Last year the Government commissioned an independent panel of experts to advise on achieving net zero. After careful consideration of their report, published in May, the Prime Minister has now announced that the UK will legislate to end its contribution to global warming.
This is excellent news and builds on the good work already happening. The UK has reduced emissions faster than any other advanced country in the world, with 2018 the cleanest and greenest year on record. By legislating for net zero, will now go even further, phasing out coal power, committing billions of pounds to develop new renewable technologies and creating hundreds of thousands of low carbon jobs.
By investing in green industries and decarbonising our economy we will leave the environment in a better state for the next generation – carrying on a long tradition of making sensible, workable policies that protect the planet while growing the economy.
We have made good progress to date but there is still more to do.
Achievements to date:
- Phasing out coal power, leading to two full weeks without burning any coal – the longest time since the Industrial Revolution. Britain has already had 1,500 coal free hours in 2019 so far, as total coal power use has dropped by almost two-thirds compared with the first four months of 2018. Coal is due to be phased out completely by 2025.

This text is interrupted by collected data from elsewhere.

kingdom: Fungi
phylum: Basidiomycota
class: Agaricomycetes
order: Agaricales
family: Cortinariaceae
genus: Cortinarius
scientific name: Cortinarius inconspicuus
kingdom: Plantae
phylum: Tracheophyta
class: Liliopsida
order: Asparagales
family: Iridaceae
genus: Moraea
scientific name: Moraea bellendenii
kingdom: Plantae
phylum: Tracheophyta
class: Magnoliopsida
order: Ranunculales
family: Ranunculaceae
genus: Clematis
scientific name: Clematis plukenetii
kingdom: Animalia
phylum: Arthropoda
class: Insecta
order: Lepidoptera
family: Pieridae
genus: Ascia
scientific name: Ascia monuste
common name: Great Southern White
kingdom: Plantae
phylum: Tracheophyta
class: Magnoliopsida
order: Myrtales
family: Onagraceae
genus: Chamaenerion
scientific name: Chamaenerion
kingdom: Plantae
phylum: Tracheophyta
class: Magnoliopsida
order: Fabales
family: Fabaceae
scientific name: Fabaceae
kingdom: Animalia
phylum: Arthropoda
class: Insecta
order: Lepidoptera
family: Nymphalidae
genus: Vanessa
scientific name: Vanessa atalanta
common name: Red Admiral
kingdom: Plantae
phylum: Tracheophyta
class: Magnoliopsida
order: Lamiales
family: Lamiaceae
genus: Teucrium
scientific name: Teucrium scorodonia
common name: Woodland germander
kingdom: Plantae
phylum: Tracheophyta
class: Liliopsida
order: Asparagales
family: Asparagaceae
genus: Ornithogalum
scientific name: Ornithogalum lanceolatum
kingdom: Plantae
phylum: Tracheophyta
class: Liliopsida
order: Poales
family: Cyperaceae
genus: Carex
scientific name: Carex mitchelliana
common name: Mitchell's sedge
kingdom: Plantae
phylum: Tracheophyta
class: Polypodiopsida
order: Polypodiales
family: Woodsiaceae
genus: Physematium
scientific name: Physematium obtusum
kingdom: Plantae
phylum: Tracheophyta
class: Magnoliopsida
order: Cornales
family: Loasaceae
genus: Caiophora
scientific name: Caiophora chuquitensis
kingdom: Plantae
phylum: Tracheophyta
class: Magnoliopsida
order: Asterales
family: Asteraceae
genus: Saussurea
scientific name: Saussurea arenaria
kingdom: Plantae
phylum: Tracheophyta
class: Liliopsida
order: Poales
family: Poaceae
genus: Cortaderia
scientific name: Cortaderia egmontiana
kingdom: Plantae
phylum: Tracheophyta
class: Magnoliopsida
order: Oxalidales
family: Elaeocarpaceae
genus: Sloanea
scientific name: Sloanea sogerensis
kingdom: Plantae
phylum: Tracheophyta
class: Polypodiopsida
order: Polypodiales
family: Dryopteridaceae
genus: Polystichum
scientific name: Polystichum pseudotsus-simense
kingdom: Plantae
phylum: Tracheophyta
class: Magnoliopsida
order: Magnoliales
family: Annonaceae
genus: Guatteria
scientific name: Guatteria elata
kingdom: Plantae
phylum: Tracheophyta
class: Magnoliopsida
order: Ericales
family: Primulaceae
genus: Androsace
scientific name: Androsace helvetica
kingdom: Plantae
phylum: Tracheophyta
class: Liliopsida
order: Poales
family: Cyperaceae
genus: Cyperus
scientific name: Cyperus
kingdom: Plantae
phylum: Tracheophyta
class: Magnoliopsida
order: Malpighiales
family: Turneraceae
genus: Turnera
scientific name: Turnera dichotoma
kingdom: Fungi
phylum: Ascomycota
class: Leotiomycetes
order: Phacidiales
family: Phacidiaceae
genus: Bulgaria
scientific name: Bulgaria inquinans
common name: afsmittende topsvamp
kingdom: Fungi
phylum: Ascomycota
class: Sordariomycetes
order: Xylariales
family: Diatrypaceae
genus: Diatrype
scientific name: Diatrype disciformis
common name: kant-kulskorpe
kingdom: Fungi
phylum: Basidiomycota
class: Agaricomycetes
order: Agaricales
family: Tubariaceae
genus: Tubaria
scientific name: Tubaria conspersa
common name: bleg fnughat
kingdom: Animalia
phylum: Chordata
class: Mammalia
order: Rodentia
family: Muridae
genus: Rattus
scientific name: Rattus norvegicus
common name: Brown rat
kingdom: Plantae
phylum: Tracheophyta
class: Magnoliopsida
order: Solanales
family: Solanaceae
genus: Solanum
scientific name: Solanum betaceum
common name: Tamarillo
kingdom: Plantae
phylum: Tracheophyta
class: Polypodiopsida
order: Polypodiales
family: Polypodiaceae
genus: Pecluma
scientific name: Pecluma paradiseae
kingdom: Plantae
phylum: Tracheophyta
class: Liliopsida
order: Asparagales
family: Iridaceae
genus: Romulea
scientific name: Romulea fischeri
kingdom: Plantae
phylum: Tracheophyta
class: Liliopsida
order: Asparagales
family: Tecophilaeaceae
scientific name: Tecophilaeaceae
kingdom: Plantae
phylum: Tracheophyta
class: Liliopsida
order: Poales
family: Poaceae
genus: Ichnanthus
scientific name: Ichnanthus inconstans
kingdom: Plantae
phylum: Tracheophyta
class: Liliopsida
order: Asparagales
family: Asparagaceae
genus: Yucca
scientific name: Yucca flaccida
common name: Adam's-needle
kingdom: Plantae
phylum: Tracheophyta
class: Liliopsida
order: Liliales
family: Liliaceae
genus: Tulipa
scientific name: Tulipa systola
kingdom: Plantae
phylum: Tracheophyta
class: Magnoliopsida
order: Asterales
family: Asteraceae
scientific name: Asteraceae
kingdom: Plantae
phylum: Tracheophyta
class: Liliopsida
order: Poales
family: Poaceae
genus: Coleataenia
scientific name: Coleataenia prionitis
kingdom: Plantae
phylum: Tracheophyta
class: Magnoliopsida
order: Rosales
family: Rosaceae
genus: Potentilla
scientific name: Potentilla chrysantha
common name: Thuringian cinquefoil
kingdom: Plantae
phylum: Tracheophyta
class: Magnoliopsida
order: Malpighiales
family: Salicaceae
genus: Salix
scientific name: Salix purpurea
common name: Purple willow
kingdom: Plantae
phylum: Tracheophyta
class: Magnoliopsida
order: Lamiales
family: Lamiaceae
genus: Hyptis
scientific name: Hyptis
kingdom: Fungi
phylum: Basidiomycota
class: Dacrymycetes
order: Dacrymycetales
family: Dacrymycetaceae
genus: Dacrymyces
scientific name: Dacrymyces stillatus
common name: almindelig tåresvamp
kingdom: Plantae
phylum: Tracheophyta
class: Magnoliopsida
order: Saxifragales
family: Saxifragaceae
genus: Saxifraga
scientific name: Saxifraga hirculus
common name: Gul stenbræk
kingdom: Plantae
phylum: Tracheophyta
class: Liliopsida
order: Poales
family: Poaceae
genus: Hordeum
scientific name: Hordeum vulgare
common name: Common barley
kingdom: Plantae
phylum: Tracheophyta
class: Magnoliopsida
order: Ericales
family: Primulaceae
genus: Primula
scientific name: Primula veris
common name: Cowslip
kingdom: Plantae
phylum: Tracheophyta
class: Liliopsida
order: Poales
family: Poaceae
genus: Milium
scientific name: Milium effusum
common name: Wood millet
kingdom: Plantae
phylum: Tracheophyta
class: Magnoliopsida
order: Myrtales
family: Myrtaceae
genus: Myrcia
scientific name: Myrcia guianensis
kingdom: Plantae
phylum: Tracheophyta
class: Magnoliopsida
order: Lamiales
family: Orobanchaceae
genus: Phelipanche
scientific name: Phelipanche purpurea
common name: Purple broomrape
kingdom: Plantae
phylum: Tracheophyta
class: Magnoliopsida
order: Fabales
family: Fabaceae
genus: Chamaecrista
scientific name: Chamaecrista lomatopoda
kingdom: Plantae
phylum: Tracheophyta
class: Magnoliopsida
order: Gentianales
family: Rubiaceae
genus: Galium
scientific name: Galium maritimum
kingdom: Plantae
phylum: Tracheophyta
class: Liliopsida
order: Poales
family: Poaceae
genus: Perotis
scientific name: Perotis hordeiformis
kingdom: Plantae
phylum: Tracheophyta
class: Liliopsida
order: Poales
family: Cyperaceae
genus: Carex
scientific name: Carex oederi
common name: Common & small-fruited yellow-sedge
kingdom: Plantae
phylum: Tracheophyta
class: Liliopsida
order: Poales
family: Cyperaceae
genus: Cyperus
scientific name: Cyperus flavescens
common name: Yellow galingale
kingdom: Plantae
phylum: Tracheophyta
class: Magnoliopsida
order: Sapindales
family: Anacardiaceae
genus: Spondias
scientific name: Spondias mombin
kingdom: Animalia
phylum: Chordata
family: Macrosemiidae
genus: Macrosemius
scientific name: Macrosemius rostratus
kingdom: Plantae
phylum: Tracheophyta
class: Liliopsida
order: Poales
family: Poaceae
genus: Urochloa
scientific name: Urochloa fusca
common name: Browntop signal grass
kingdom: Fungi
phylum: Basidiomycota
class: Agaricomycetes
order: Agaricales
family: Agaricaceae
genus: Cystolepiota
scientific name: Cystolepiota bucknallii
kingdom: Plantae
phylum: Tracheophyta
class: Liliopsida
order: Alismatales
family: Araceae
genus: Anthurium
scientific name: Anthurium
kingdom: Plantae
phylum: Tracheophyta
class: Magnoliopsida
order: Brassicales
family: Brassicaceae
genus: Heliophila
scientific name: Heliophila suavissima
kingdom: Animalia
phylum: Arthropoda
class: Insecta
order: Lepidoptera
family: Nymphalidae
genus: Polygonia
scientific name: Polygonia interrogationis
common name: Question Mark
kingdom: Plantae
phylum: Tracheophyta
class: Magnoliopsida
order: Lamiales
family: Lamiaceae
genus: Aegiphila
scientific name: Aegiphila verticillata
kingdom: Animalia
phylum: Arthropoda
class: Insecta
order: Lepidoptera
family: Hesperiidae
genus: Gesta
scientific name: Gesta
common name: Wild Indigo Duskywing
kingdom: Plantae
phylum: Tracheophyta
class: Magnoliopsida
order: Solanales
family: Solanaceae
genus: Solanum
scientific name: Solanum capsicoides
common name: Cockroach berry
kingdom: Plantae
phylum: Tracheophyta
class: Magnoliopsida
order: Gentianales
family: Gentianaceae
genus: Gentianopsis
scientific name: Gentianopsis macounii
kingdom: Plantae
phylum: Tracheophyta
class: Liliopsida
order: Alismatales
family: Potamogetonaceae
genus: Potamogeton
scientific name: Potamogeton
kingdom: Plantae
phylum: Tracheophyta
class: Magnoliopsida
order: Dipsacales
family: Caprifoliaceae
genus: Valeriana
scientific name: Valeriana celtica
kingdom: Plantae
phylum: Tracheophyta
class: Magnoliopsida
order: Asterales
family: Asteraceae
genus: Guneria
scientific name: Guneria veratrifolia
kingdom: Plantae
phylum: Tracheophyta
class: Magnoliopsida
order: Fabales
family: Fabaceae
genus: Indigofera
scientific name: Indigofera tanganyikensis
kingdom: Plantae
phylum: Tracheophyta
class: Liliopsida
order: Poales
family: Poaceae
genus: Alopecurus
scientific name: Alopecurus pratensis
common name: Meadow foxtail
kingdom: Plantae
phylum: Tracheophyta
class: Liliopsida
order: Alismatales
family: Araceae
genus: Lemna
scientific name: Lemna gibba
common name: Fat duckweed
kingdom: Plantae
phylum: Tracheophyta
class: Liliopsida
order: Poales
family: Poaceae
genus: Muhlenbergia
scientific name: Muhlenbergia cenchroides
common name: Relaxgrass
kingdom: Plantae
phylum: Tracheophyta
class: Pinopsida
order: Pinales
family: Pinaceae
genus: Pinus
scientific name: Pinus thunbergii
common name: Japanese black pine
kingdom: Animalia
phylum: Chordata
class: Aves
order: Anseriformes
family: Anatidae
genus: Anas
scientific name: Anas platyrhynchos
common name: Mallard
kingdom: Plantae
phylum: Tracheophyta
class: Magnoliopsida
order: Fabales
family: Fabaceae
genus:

- Supporting renewable technologies, securing the future of clean energy in the UK. £92 billion has been invested by businesses in clean energy since 2010 and renewables now generate 37.1 per cent of the UK’s electricity, up from 6.1 per cent in 2010.
- Creating hundreds of thousands of low carbon jobs, growing our economy while reducing emissions. Investment has meant there are almost 400,000 people working in low carbon businesses and their supply chains across the country.
- Reducing greenhouse gases by a quarter since coming to office in 2010. In 2010, total greenhouse gases were 600.2 million tonnes carbon dioxide equivalent. In 2018, this had fallen by 25 per cent to 448.5 million tonnes carbon dioxide equivalent.
- Increasing renewable electricity generation six-fold. 2018 was the greenest year to date for electricity generation, with renewable sources supplying a record 33 per cent of electricity in 2018, up from 29 per cent in 2017, and up from 6.7 per cent in 2009.
- Reducing emissions faster than any other G20 country. A study by PwC found that the UK has decarbonised faster than any other G20 country, reducing emissions by 29 per cent in the last decade alone, while continuing to grow our economy.